Orbital raises $5m pre-seed to build AI compute satellites in LEO

The LA-based space infrastructure startup secured backing from a16z speedrun to develop GPU-powered orbital data centres, with a first mission slated for 2027.

Electronic circuit boards densely wired with multicolored cables are mounted in a metal frame within a brightly lit cleanroom.

Orbital, a Los Angeles-based startup, has closed an oversubscribed $5 million pre-seed round to advance development of AI compute satellites in Low Earth Orbit. The raise was led by a16z speedrun and drew participation from fourteen additional investors including Basis Set, Human Element, Wayfinder, Antler, Anti Fund, Zero Knowledge Ventures and Feld Ventures, among others.

The funding will underwrite Orbital's first in-orbit technology demonstration — a hosted GPU payload called Pathfinder, scheduled to fly on a SpaceX Falcon 9 rideshare in 2027 — and early development of Orbital-1, described by the company as the first purpose-built satellite for AI compute workloads. The company said the pre-seed precedes a larger financing round as it moves toward scaled manufacturing and constellation deployment.

The technical proposition

Orbital's architecture centres on three engineering advantages it argues are difficult or impossible to replicate on the ground: uninterrupted solar power, radiative cooling directly into the vacuum of space, and a distributed constellation model that scales horizontally satellite by satellite rather than depending on large monolithic orbital structures.

Production satellites are being designed to deliver 100 kW of compute power each, with a long-term vision of more than 100,000 satellites collectively providing upwards of 10 GW of orbital compute capacity. The systems are being developed around NVIDIA's publicly announced Space-1 Vera Rubin-class GPU architecture. Orbital is also developing Factory-1, a satellite assembly and testing facility in the South Bay area of Los Angeles, intended to support that manufacturing ambition.

Founder and chief executive Euwyn Poon said the orbital environment resolves constraints that are increasingly binding on terrestrial infrastructure. "We're building AI data centres in orbit, where solar power is continuous and heat dissipates into the void of space," he said. "Advances in launch infrastructure are making this an imminent reality, not science fiction."

Market context and competitive landscape

The rationale for orbital compute is grounded in a genuine and worsening constraint. The International Energy Agency projects global data centre electricity consumption will exceed 945 terawatt-hours by 2030 — roughly equivalent to Japan's entire annual electricity demand — as AI inference workloads scale. In the United States, grid operators, land permitting and cooling capacity are already creating bottlenecks for conventional hyperscale data centre expansion.

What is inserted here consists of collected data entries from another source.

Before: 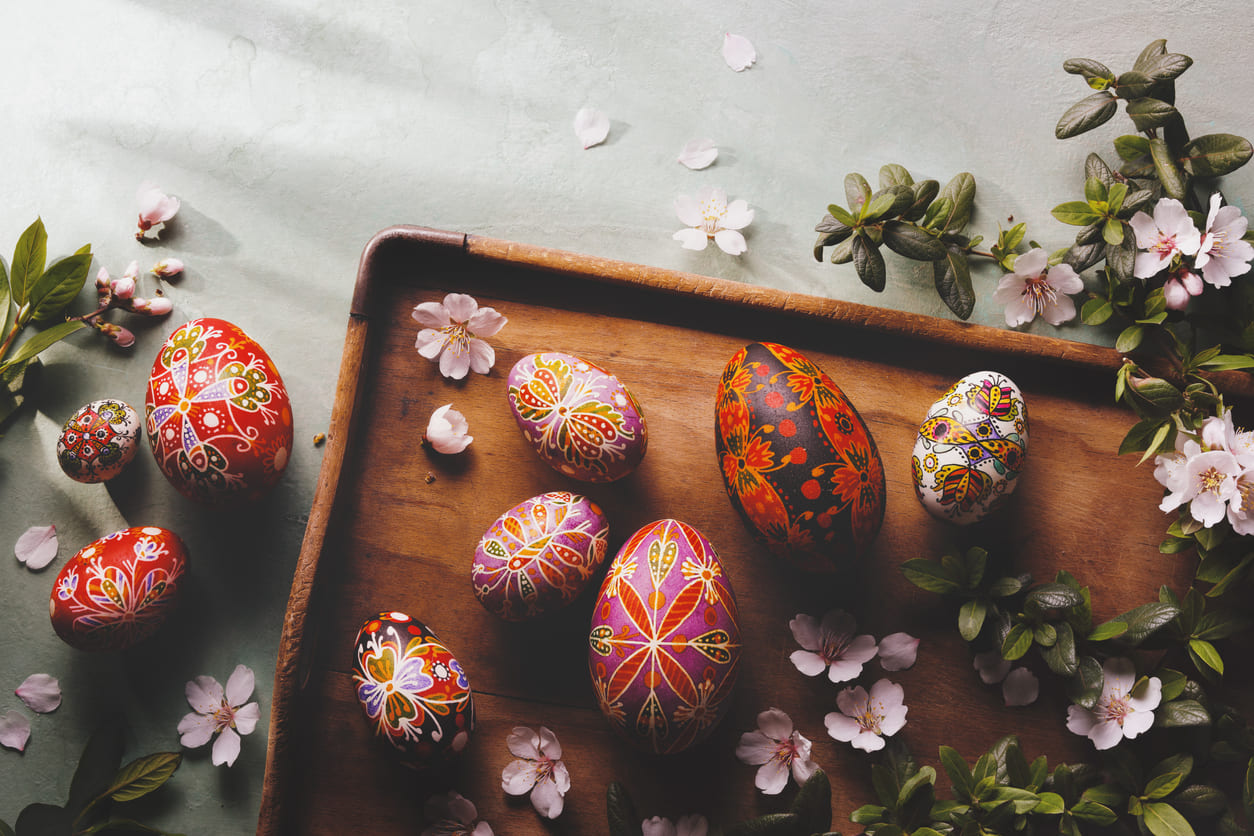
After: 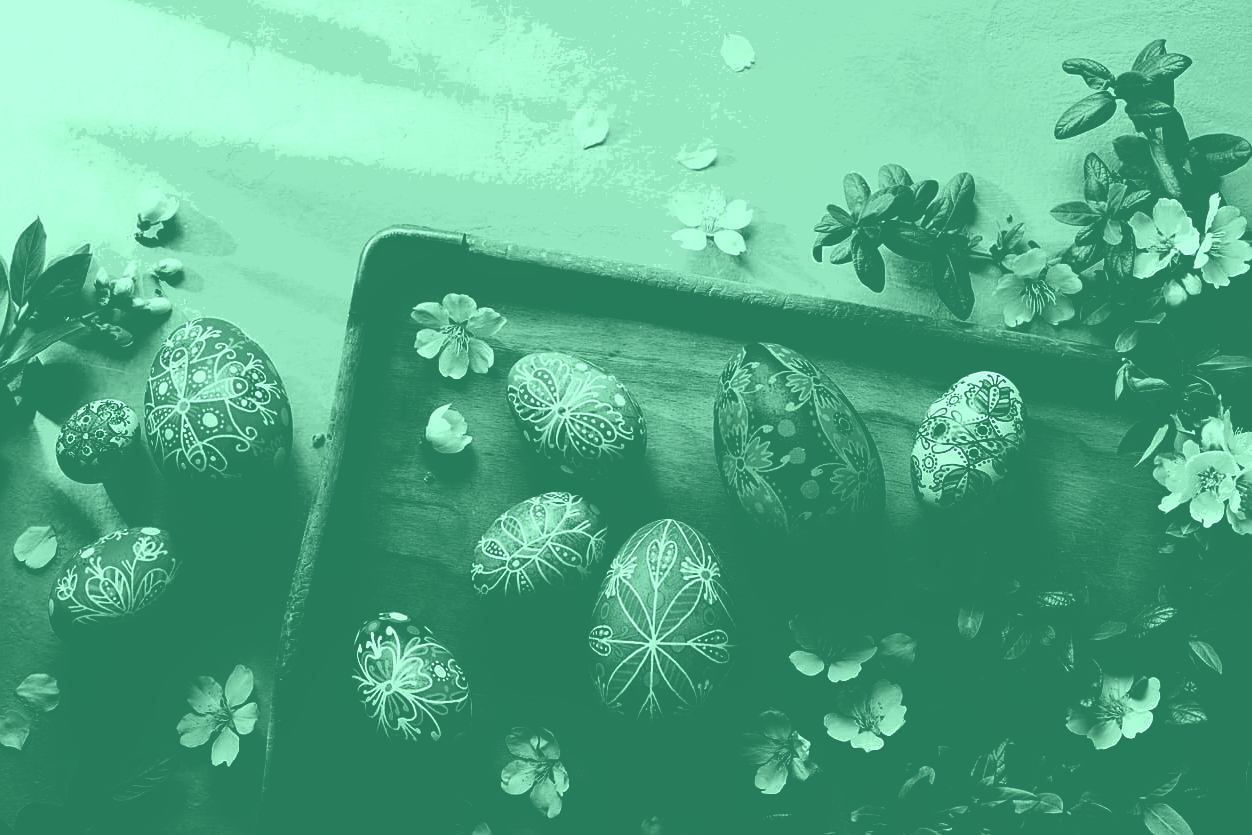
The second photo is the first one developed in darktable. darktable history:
colorize: hue 147.6°, saturation 65%, lightness 21.64%
exposure: exposure 0.127 EV, compensate highlight preservation false
sharpen: on, module defaults
base curve: curves: ch0 [(0, 0.036) (0.083, 0.04) (0.804, 1)], preserve colors none
crop and rotate: left 0.126%
local contrast: highlights 100%, shadows 100%, detail 120%, midtone range 0.2
color balance rgb: shadows lift › luminance -20%, power › hue 72.24°, highlights gain › luminance 15%, global offset › hue 171.6°, perceptual saturation grading › global saturation 14.09%, perceptual saturation grading › highlights -25%, perceptual saturation grading › shadows 25%, global vibrance 25%, contrast 10%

Orbital enters a nascent but increasingly credible segment. A small number of startups and academic groups have explored in-orbit compute, but no commercial constellation optimised for AI inference has yet reached orbit. The broader new-space economy, shaped by sharply lower launch costs following SpaceX's Falcon 9 and Starship programmes, has made LEO infrastructure economics more tractable than at any previous point — a structural shift that underpins investor appetite for the category.

The company still faces substantial engineering risk. Pathfinder's 2027 mission will need to demonstrate GPU radiation tolerance and thermal performance at operational duty cycles before Orbital-1 can be positioned as a credible commercial offering. Data downlink bandwidth — the rate at which inference results can be returned to ground — is a further constraint the Pathfinder mission is designed to characterise.

For enterprise buyers, orbital AI inference remains speculative until at least a first commercial satellite is operational. Regulatory considerations around spectrum allocation, orbital debris and export controls on radiation-hardened GPU technology (subject to US Bureau of Industry and Security licensing) will also shape how quickly the company can scale internationally. The pre-seed close signals genuine investor conviction in the long-term thesis; the engineering milestones over the next eighteen months will determine whether that conviction is borne out.